At what age to we start judging ourselves and our work? Was their total abandon because they were in a safe place with a person who they know loves them no matter what? Would they have acted differently in school?
I want my students to create with such abandon, but in 7th grade there is a lot of judgement going around – judging themselves, each other, and worrying about how the teacher will judge their work. How can I change this? How can I stop them from asking me, “Is this good?” I try, but it is an ongoing challenge. I will definitely be thinking about this a lot this week.
I am sorry I have no pictures of E and I’s creations. We got distracted – playing charades, taking turns reading, and taking spelling tests (at their request). LOL.
***Thanks to my daughter-in-law I now have pictures!!
It has been a little while since we saw our granddaughters in person – just over a month. That is too long!!
We have been looking forward to today and the chance to get much-needed hugs and kisses.
I wonder what they have in store for us. They usually have something on their agenda. I will bring my “Mary Poppins” bag with art supplies and see where their creativity takes us.
It’s Haiku Saturday, so here are my haikus.
Spending time today With my lovely granddaughters Emma and Izzy
Can’t wait to see them Catch up on their little lives Play a few new games
Maybe arts & crafts Will be on the list to do Many giggles too
Life is always good When spending some time with them Our hearts overflow
On my drive to school today I was beginning to stress about what I was going to write about this evening because yesterday was so hard. When I sat down at my desk and flipped the page on my calendar I immediately knew this was my answer!
The definition of a best friend is a person who you value above other friends in your life, someone you have fun with, someone you trust and someone in whom you confide.
yourdictionary.com
For the last almost 50 years, Chuck has been my best friend.
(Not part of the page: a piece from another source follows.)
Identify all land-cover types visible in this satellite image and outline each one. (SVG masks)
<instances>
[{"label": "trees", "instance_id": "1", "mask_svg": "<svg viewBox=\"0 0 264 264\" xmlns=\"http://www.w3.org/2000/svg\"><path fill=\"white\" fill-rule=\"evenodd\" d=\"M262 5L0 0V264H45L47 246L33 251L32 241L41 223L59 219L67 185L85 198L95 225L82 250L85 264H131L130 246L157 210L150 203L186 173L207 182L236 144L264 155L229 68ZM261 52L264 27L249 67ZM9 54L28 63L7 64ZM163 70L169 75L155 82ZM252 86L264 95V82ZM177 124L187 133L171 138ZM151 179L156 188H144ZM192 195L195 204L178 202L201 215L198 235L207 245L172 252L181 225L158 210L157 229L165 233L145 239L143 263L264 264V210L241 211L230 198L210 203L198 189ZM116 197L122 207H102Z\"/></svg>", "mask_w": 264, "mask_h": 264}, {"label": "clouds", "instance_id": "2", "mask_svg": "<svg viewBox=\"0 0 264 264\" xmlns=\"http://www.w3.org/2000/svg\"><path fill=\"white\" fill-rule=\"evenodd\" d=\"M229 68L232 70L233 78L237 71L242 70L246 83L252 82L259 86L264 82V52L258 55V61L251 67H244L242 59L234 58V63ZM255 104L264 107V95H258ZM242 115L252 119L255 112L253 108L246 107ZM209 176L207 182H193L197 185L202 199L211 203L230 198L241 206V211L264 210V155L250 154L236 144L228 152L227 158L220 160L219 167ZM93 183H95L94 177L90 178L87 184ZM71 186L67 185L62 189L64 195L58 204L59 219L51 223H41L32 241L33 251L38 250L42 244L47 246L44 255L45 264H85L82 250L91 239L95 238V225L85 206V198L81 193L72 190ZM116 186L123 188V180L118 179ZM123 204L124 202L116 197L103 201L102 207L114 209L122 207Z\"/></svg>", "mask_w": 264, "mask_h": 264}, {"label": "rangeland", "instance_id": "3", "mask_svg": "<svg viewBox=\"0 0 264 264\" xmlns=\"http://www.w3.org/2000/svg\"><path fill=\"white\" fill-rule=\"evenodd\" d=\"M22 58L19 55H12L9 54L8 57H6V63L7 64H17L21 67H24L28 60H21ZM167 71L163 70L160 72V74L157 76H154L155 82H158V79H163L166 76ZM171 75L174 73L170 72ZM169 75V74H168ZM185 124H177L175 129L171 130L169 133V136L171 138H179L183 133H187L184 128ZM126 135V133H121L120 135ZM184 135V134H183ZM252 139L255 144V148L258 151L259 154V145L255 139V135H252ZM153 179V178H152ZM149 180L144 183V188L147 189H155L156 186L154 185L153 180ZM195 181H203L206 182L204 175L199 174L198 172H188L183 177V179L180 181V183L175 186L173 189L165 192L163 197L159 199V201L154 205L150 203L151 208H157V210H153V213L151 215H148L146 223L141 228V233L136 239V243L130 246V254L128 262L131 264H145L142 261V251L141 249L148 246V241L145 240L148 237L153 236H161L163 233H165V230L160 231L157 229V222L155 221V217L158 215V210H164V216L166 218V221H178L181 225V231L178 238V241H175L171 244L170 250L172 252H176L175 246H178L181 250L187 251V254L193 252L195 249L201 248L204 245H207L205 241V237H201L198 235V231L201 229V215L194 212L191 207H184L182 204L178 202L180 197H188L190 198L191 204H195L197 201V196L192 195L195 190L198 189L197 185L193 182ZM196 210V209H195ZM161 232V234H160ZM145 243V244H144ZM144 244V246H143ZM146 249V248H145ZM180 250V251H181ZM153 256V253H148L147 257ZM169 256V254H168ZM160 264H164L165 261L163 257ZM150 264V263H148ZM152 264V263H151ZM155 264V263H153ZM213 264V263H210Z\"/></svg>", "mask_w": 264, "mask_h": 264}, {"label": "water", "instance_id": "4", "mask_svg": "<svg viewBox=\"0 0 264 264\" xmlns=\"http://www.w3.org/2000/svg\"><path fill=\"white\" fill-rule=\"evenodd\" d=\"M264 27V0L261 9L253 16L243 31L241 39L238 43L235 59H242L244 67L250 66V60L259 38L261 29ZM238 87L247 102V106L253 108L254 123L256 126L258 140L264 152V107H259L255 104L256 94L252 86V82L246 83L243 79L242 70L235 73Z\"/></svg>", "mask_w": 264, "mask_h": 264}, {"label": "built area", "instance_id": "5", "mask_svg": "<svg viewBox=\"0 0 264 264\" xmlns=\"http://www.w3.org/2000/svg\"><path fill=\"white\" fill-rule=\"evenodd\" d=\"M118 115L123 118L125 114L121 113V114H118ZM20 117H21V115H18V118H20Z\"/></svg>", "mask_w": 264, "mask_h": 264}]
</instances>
We met in high school when I was just 15, and he was 17. This year we will celebrate 43 years of marriage and 50 years of dating. Yes, we still think we are dating.
Chuck is the first person I tell when I have good news to share, and he is the one person I want to help me get through the bad news. I just love being at home and spending time with him. We take care of each other, trust each other, and respect each other. We laugh; we cry; we hold each other up.
On every step of our journey together we are a team. Chuck has supported me in every way – all of my college concerts & recitals, the many shows I produced during my career as a music teacher, becoming a Writing Project Fellow, my pursuit of a master’s degree, my writing, and all the stress and meltdowns that went along with each of those things. There was never any judgment – just support.
Chuck definitely brings out the best in me. He is my biggest champion. He knows when I need a pick-me-up and when I need a smackdown (a Moonstruck moment – “Snap out of it!”). Chuck is such a good man; he makes me want to be a better person. My high school sweetheart, my husband, my best friend. He keeps me grounded and helps me fly.
It’s been some kind of day. I started off feeling peaceful and ended up anything but peaceful. I could ruminate all night, but I think I am just going to unplug from what got me stirred up and plug into the things that bring me joy.
Chicken Pastina soup for dinner
Working on a project for my grandkids.
Reading
That’s about all I can muster this evening. Hopefully tomorrow will be a better day.
Of course, I was struggling for a slice today, so I Googled creative writing prompts and I came across 365 Creative Writing Prompts on thinkwritten.com. I got as far as prompt #52 and stopped.
What does Memory Lane look like? How do you get there?
When you have a lifetime (64+ years) of memories, where do you start? How can you pick one? When I got home from school, I felt the urge to make a visual representation of Memory Lane.
I think I will keep adding to each “road sign” when memories pop into my head. This should give me plenty to write about when I am stuck again. Who do you find on Memory Lane?